Even so, I understand why the positive aspects of free
speech can seem like a remote concern at a time when democracy is under serious
threat in many countries. Doesn’t the threat of misinformation outweigh the
benefits of free speech? And isn’t it more important to preserve democracy than
to care about the niceties of free speech? That’s why (as I argued in my latest
book, The Identity Trap) the strongest arguments for free speech don’t
focus on the good things that happen when we uphold the practice; they focus on
the terrible things that happen when we don’t.
Sadly, the ways in which restrictions on free speech in
Europe have weakened, rather than strengthened, democracy perfectly illustrate
this point. The supposed goal of hate speech laws is to protect the vulnerable
from offense or victimization. But virtually by definition, those who get to
make decisions about what kind of speech is permitted, and what kind of speech
is verboten, enjoy a lot of power—whether they be judges and politicians
or whether they be senior executives in tech companies. And so it is hardly
surprising that the people who have been prosecuted for speaking their mind,
from a young black student in Britain to an old pensioner in a small-town
Germany, seem relatively powerless.
Another negative effect of limits on free speech is that
they greatly increase the stakes of holding power.

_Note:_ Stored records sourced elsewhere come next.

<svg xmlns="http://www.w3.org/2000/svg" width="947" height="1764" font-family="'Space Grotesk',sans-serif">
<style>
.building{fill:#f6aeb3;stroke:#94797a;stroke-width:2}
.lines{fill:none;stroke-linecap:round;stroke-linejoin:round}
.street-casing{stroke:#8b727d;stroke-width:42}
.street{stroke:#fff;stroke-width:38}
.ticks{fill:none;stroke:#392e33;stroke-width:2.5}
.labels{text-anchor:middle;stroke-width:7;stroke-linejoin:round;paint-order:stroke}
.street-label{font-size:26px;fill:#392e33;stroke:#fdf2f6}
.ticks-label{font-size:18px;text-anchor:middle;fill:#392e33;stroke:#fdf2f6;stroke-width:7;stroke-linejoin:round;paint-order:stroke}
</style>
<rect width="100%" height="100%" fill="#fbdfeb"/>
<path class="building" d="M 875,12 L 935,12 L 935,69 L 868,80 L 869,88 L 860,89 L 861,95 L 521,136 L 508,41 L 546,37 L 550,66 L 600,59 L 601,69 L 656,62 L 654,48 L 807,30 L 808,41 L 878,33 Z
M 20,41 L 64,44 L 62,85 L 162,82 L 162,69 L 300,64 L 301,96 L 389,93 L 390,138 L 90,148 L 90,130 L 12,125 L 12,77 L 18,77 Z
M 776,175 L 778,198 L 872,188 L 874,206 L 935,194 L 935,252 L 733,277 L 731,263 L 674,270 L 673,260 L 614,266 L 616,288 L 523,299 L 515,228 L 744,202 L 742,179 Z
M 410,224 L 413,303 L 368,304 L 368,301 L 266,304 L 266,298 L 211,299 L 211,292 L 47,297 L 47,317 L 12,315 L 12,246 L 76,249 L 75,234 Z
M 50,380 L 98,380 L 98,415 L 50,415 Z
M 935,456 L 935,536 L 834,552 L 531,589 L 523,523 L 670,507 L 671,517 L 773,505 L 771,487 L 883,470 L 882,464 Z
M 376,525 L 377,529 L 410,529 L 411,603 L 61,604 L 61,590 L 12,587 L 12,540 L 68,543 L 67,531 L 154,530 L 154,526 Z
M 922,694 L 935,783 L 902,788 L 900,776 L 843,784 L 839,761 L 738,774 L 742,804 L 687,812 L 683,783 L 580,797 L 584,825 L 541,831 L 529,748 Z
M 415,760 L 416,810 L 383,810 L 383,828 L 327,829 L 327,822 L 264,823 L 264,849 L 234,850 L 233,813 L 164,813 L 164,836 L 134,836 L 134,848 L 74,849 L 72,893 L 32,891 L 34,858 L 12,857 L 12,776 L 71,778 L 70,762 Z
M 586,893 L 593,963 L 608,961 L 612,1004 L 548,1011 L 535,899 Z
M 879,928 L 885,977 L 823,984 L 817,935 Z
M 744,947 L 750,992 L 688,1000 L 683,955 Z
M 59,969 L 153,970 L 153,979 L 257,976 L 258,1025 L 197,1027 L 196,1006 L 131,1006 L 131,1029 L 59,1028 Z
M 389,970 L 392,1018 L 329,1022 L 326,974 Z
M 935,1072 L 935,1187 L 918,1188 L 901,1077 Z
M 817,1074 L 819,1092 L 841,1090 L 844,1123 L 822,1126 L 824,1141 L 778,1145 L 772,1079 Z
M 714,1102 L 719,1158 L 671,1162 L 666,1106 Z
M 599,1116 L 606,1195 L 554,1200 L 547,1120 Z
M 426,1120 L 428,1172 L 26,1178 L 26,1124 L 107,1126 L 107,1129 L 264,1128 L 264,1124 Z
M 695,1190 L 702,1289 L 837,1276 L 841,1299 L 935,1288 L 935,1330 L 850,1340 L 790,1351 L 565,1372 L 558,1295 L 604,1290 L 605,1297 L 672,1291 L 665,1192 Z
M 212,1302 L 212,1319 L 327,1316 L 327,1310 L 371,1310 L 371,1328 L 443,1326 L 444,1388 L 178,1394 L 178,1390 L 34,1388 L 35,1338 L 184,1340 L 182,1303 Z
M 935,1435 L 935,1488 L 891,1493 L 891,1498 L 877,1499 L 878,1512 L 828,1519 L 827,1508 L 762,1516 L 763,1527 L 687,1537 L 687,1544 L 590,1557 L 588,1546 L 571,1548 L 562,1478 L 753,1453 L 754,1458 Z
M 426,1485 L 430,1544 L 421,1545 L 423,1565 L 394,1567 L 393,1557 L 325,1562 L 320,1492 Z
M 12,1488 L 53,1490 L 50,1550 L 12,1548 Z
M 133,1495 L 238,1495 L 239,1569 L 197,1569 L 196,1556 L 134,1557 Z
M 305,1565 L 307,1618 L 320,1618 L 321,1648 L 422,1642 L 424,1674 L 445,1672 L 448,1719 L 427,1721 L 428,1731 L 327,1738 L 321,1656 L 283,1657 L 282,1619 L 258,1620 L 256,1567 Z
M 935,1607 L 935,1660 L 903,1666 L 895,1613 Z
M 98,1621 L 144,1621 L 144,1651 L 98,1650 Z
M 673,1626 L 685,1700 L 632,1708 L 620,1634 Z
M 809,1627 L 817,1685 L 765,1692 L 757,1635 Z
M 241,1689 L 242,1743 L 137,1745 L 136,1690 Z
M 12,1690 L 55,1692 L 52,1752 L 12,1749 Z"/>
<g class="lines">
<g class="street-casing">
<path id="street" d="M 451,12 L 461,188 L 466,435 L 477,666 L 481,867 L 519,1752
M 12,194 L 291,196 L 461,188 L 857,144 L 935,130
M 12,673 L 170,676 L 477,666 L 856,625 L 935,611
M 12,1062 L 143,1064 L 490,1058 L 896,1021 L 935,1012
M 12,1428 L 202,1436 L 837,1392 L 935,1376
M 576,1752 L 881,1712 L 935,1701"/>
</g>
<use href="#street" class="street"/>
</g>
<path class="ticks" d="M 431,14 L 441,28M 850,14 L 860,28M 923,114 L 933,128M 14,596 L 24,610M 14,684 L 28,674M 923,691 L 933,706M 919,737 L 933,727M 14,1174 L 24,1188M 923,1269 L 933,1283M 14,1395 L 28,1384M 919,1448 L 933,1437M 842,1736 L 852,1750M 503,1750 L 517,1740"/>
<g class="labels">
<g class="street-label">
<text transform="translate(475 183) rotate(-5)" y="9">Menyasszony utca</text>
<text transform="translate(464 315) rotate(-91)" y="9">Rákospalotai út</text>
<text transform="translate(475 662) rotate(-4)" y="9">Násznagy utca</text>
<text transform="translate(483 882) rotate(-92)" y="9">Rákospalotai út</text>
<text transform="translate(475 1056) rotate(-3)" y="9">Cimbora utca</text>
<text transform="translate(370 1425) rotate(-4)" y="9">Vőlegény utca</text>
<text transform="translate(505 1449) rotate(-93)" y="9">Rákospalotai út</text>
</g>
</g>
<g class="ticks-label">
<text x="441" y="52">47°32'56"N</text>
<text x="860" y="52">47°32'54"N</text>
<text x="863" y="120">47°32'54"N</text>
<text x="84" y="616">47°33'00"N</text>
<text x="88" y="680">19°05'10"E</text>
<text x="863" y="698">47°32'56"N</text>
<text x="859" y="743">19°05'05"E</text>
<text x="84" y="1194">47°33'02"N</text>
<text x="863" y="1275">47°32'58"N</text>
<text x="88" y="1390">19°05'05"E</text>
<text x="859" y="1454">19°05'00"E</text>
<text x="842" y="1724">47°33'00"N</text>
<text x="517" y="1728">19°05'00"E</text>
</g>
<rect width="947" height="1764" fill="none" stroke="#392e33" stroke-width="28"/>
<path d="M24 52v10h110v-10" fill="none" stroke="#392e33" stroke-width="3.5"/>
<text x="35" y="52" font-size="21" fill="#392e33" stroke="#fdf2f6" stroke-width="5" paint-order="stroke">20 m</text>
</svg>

A key promise of democracy
is that you can make a case for your views even if you lose an election,
incentivizing you to accept the rules of the game in the hope of winning the
next time around. But if those in power can criminalize the speech of those who
are out of power, the willingness to accept the rules of the game is likely to
decrease significantly. This is why restrictions on speech that have the
putative purpose of supporting political moderation often end up fanning the
flames of extremism—and the seemingly ineluctable rise in restrictions on free
speech has coincided with the seemingly ineluctable rise of the far right.
Europe’s far-reaching restrictions on free speech have
resulted in many serious miscarriages of justice. They have a significant
chilling effect on the ability to engage in robust political speech, which must
include the freedom to express unpopular opinions and to satirize—whether in
good taste or bad—the most powerful people in society. Far from helping
European countries to contain the extremists now knocking on the doors of
power, that chilling of speech has likely turned them into martyrs and grown
their public support.
Europe has a serious free speech problem. To live up to
the most basic values of the democracies that are now under threat, the
continent needs a radical change of course. Instead of taking ever more
measures to punish their citizens for what they say, it’s time for countries
from Germany to Britain to reverse course—and restore true freedom of speech.